-------- Excerpted data --------

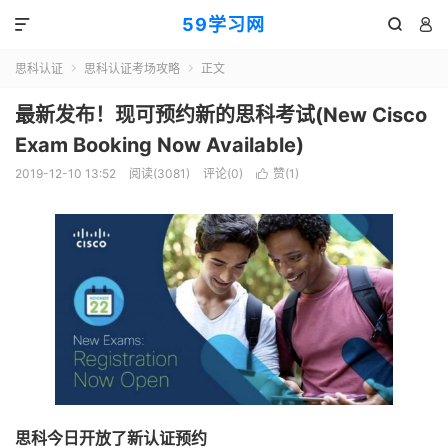
59学习网



思科认证
思科认证考场攻略
正文


最新发布！现可预约新的思科考试(New Cisco
Exam Booking Now Available)
2019-12-10 13:52
阅读(3081)
评论(0)
赞(
1
)

思科今日开放了新认证预约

--------

§ Problem requirements
The answer consists of the records repeated exactly, without any images.

§ Written reply
59学习网



思科认证
思科认证考场攻略
正文


最新发布！现可预约新的思科考试(New Cisco
Exam Booking Now Available)
2019-12-10 13:52
阅读(3081)
评论(0)
赞(
1
)

思科今日开放了新认证预约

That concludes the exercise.